An integral function of fully autonomous robots and humans is the ability to focus attention on a few relevant percepts to reach a certain goal while disregarding irrelevant percepts. Humans and animals rely on the interactions between the Pre-Frontal Cortex (PFC) and the Basal Ganglia (BG) to achieve this focus called Working Memory (WM). The Working Memory Toolkit (WMtk) was developed based on a computational neuroscience model of this phenomenon with Temporal Difference (TD) Learning for autonomous systems. Recent adaptations of the toolkit either utilize Abstract Task Representations (ATRs) to solve Non-Observable (NO) tasks or storage of past input features to solve Partially-Observable (PO) tasks, but not both. We propose a new model, PONOWMtk, which combines both approaches, ATRs and input storage, with a static or dynamic number of ATRs. The results of our experiments show that PONOWMtk performs effectively for tasks that exhibit PO, NO, or both properties.

Free Coupon Discount - Artificial Intelligence: Reinforcement Learning in Python, Complete guide to Artificial Intelligence, prep for Deep Reinforcement Learning with Stock Trading Applications Created by Lazy Programmer Inc. Students also bought Data Science: Deep Learning in Python Recommender Systems and Deep Learning in Python PyTorch: Deep Learning and Artificial Intelligence Advanced AI: Deep Reinforcement Learning in Python Deep Learning Prerequisites: Logistic Regression in Python Preview this Udemy Course GET COUPON CODE Description When people talk about artificial intelligence, they usually don't mean supervised and unsupervised machine learning. These tasks are pretty trivial compared to what we think of AIs doing - playing chess and Go, driving cars, and beating video games at a superhuman level.

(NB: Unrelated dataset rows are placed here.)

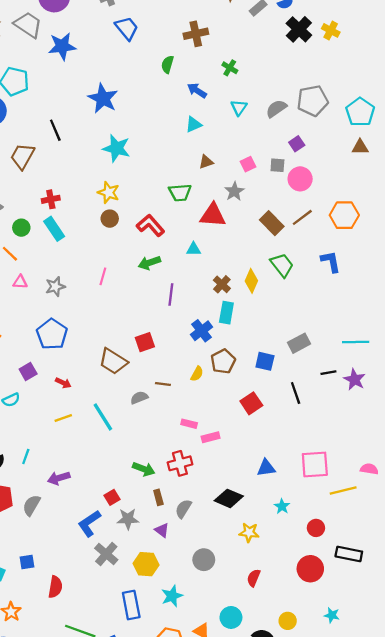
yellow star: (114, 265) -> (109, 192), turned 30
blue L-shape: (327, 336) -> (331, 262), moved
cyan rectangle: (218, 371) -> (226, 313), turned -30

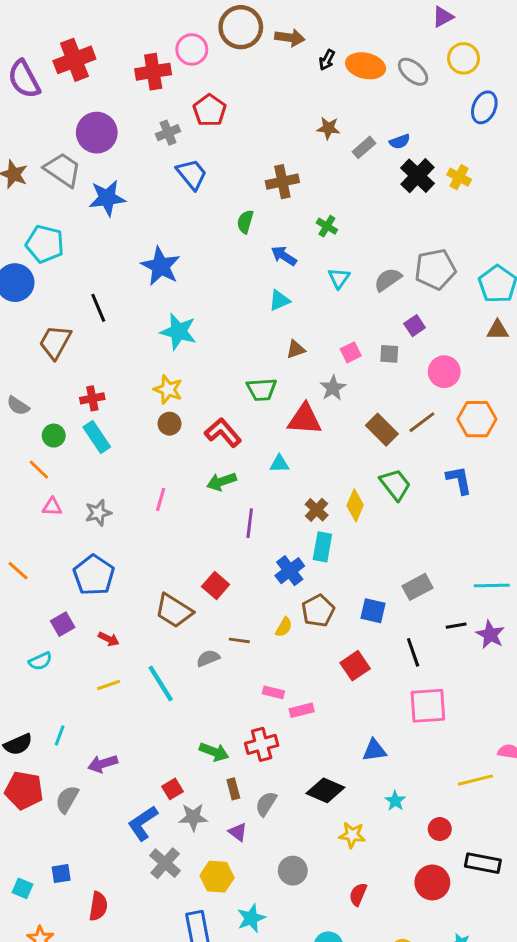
pink circle: (300, 179) -> (444, 372), moved
red square: (145, 342) -> (216, 586), turned -30
pink square: (315, 464) -> (428, 706), moved

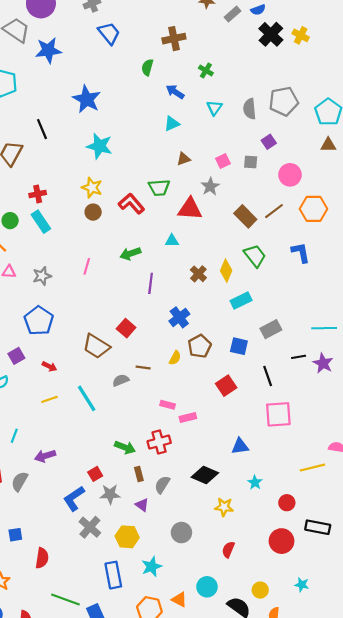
gray semicircle: (388, 280) -> (250, 109), turned -60
red L-shape: (223, 433) -> (131, 204), moved
cyan rectangle: (322, 547) -> (241, 300), moved, turned 54

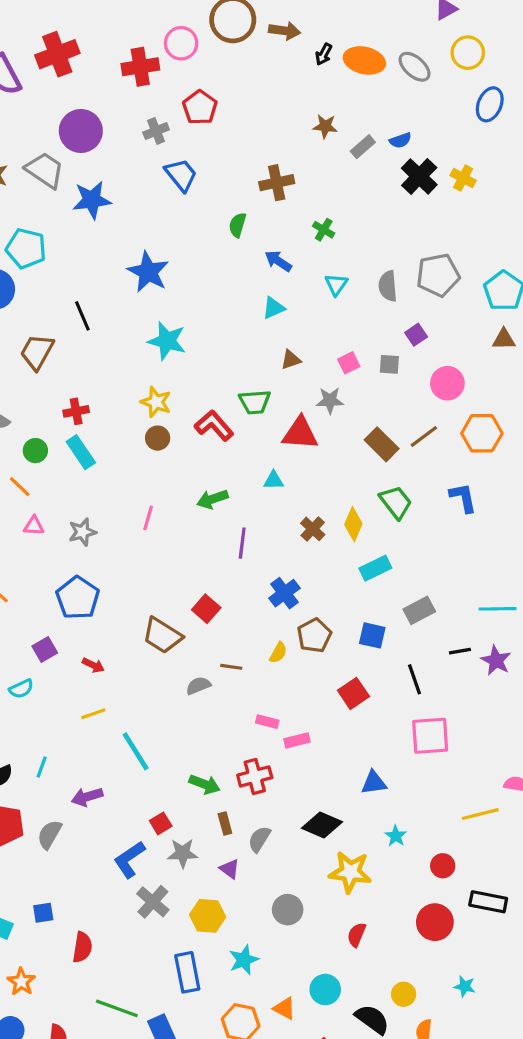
gray star: (210, 187) -> (330, 400), turned 30
cyan line: (87, 398) -> (136, 751), moved
yellow star: (224, 507) -> (350, 872), size x1.5

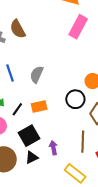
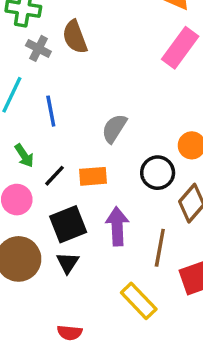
gray semicircle: (37, 74) -> (114, 128), moved
purple arrow: (53, 148) -> (117, 226), moved, size x1.5
black triangle: (32, 157) -> (68, 263), turned -40

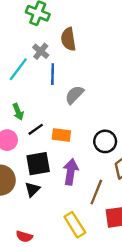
gray cross: (38, 48) -> (41, 51), moved
blue line: (51, 111) -> (53, 74), moved
gray semicircle: (114, 128) -> (74, 95), moved

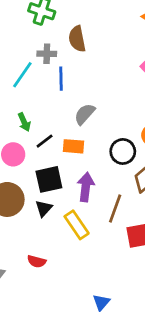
gray cross: (41, 51) -> (47, 54), turned -35
gray semicircle: (74, 95) -> (85, 114), moved
yellow rectangle: (75, 225) -> (77, 225), moved

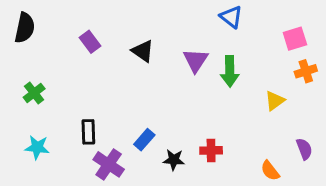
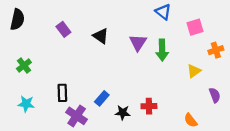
pink square: (295, 39) -> (195, 27), moved
purple semicircle: (304, 149) -> (215, 95), moved

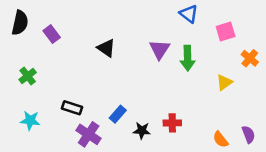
purple rectangle: (63, 29) -> (52, 34), moved
black triangle: (101, 36) -> (106, 48), moved
orange cross: (216, 50) -> (250, 58), turned -32
black rectangle: (62, 93) -> (72, 108), turned -70
purple semicircle: (215, 95) -> (248, 134), moved

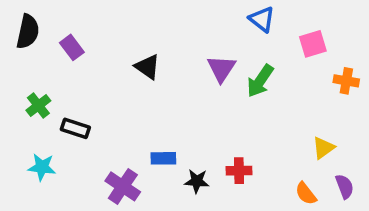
green arrow: (188, 58) -> (260, 81), turned 35
orange cross: (250, 58) -> (346, 81), turned -30
yellow triangle: (224, 82) -> (323, 148), moved
black rectangle: (72, 108) -> (75, 128), moved
blue rectangle: (118, 114) -> (163, 158), turned 48

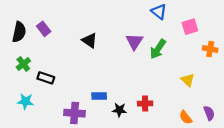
black semicircle: (28, 32) -> (19, 32), moved
yellow triangle: (323, 148) -> (188, 80), moved, turned -40
purple cross: (123, 186) -> (75, 113), turned -30

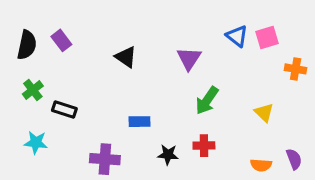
blue triangle: (159, 12) -> (237, 36), moved
green arrow: (158, 49) -> (207, 101), moved
blue rectangle: (99, 96) -> (139, 122), moved
orange semicircle: (186, 117) -> (261, 165), turned -48

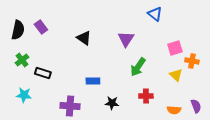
blue triangle: (237, 36) -> (155, 14), moved
pink square: (267, 37) -> (175, 48), moved
orange cross: (296, 69) -> (192, 61), moved
red cross: (204, 146) -> (146, 96), moved

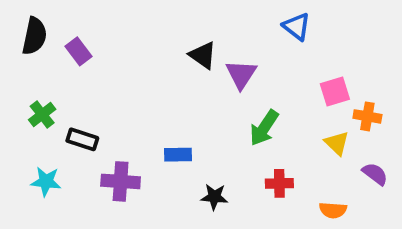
black semicircle: (18, 30) -> (34, 36), moved
black triangle: (84, 38) -> (203, 55), moved
purple cross: (70, 106) -> (121, 181), moved
purple semicircle: (196, 106) -> (375, 174), moved, turned -32

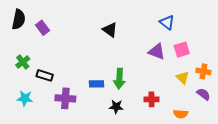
blue triangle: (297, 26) -> (167, 23), moved
purple triangle: (241, 74) -> (157, 52), moved, turned -42
orange cross: (367, 116) -> (203, 71), moved
green arrow: (264, 128) -> (119, 79), moved, turned -30

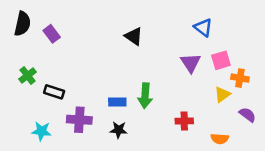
purple triangle: (157, 52) -> (191, 63), turned 36
orange cross: (203, 71) -> (240, 78), moved
yellow triangle: (183, 78) -> (222, 94), turned 40
cyan star: (25, 98) -> (41, 131), moved
black star: (116, 107) -> (119, 130), moved

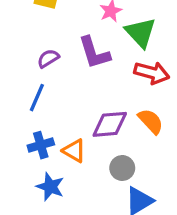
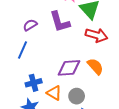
blue cross: (41, 145) -> (34, 83), moved
orange triangle: (74, 151) -> (54, 93), moved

Reinforcement learning has recently become popular for doing all of that and more. Much like deep learning, a lot of the theory was discovered in the 70s and 80s but it hasn't been until recently that we've been able to observe first hand the amazing results that are possible. In 2016 we saw Google's AlphaGo beat the world Champion in Go.

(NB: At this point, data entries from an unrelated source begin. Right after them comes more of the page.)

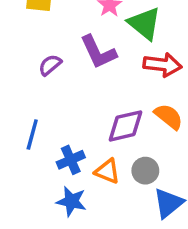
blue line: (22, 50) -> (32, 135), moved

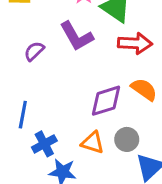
blue cross: (71, 160) -> (44, 144), moved

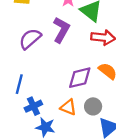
purple L-shape: (77, 36) -> (61, 30), turned -125
purple semicircle: (34, 51) -> (30, 39), size x1.5

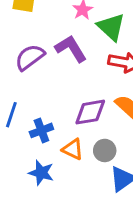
purple L-shape: (61, 30) -> (71, 49), turned -65
blue cross: (33, 106) -> (41, 130), moved

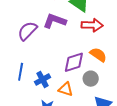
purple L-shape: (71, 49) -> (55, 21), turned -30
gray circle: (105, 150) -> (91, 79), moved

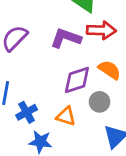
purple L-shape: (55, 21) -> (66, 38), moved
blue cross: (43, 80) -> (27, 112), moved

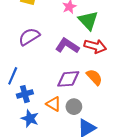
gray circle: (100, 102) -> (74, 107), moved

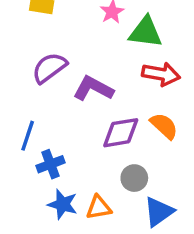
green triangle: (88, 20) -> (146, 32), turned -35
purple L-shape: (67, 46) -> (93, 88), moved
orange triangle: (54, 104) -> (99, 208), moved, turned -35

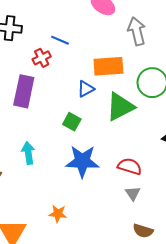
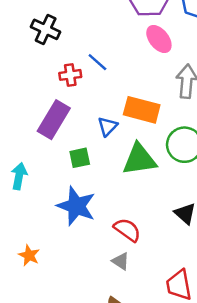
blue triangle: (86, 89) -> (108, 126), turned -36
purple rectangle: (24, 91) -> (54, 120), moved
green square: (72, 122) -> (80, 158), turned 30
gray triangle: (133, 193) -> (121, 261), turned -42

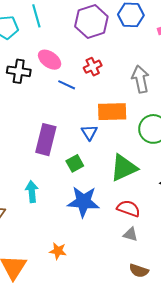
pink ellipse: (159, 39) -> (50, 60), moved
red cross: (70, 75) -> (93, 67), moved
green triangle: (139, 159) -> (124, 168), moved

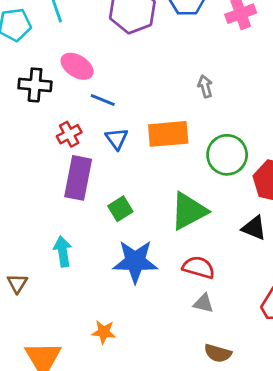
red cross: (93, 67) -> (69, 134), moved
gray arrow: (140, 79) -> (205, 86), size x0.6
blue triangle: (89, 132) -> (117, 139), moved

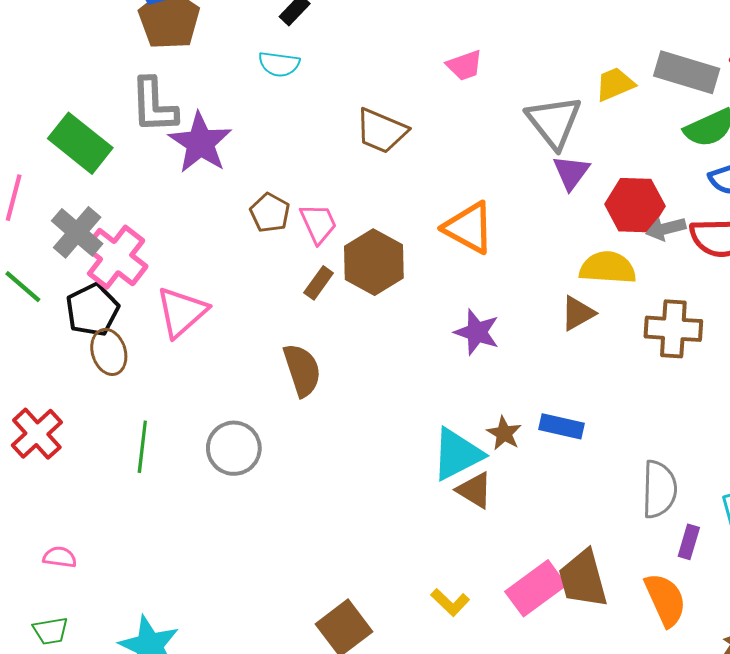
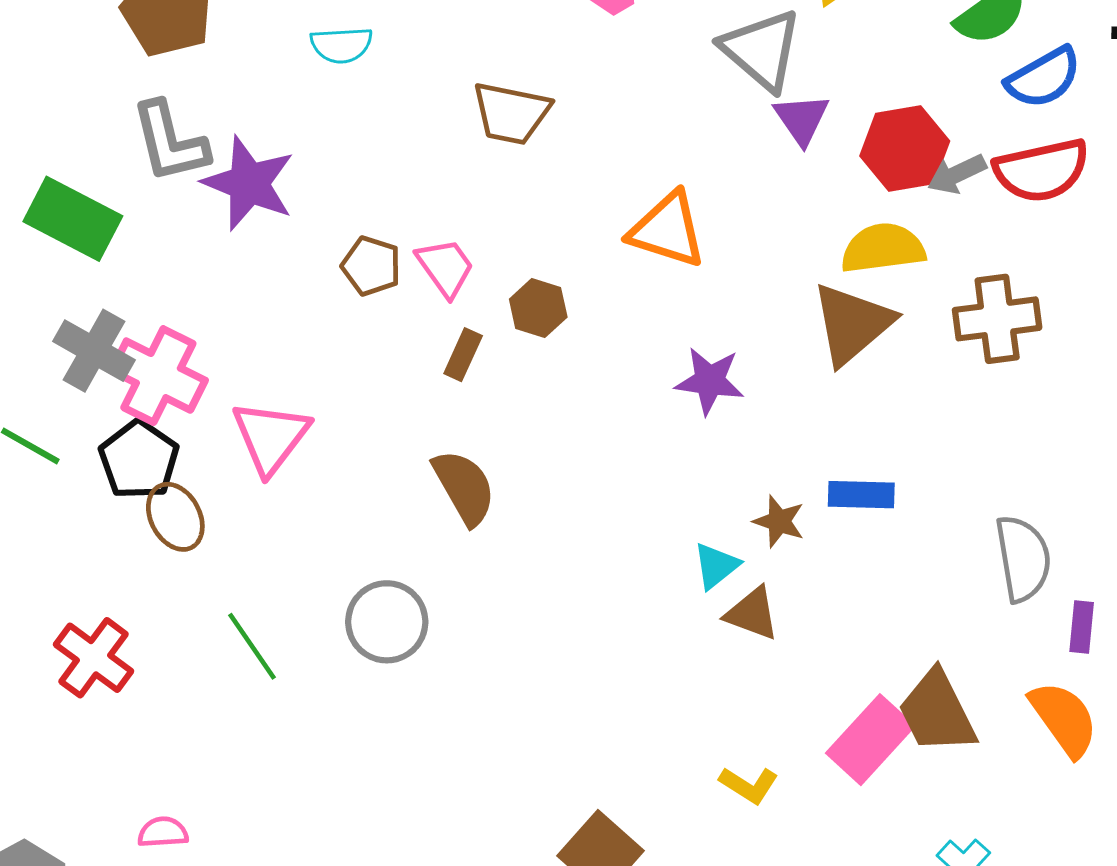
brown hexagon: (374, 262) -> (538, 308), size x0.6
brown triangle: (578, 313) -> (852, 324), size x1.6
green line: (142, 447) -> (252, 646), turned -30
cyan triangle: (457, 454) -> (716, 566), size x0.6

One of the goals of AI research is to teach machines how to do the same things people do, but better. In the early 2000s, this meant focusing on problems like flying helicopters and walking up flights of stairs. However, there's still a massive list of problems where humans outperform machines. Although we can no longer claim to beat machines at tasks like Go and image classification, we have a distinct advantage in solving problems that aren't as well-defined, like judging a well-executed backflip, cleaning a room while preventing accidents, and perhaps the most human problem of all: reasoning about people's values. Since all these tasks contain some degree of subjectivity, machines need information about the world as well as a way to learn about the people within it in order to solve these problems.

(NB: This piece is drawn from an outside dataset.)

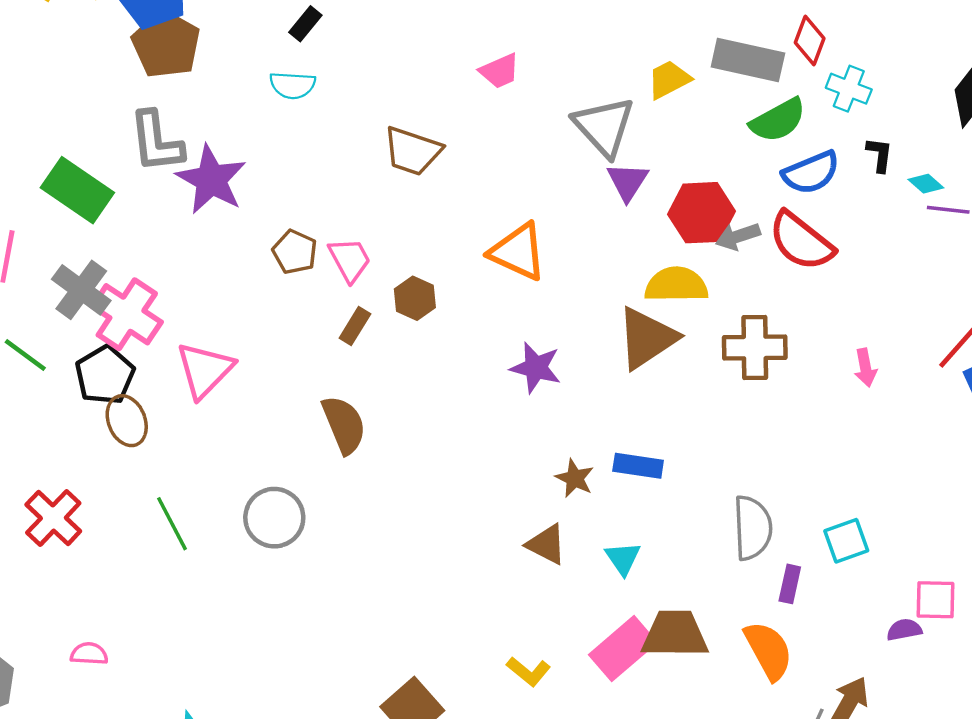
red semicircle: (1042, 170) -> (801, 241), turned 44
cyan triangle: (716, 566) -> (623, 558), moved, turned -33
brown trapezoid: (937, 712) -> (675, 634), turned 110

"Value functions are a core component of [RL] systems. The main idea is to to construct a single function approximator V(s; θ) that estimates the long-term reward from any state s, using parameters θ. In this paper we introduce universal value function approximators (UVFAs) V(s, g; θ) that generalise not just over states s but also over goals g." Here is a rigorous, mathematical formulation of RL that treats goals (the high-level objective of the skill to be learned, which should yield good rewards) as a fundamental and necessary input rather than something to be discovered from just the reward signal. The agent is told what it's supposed to do, just as is done in zero-shot learning and actual human learning. It has been 3 years since this was published, and how many papers have cited it since?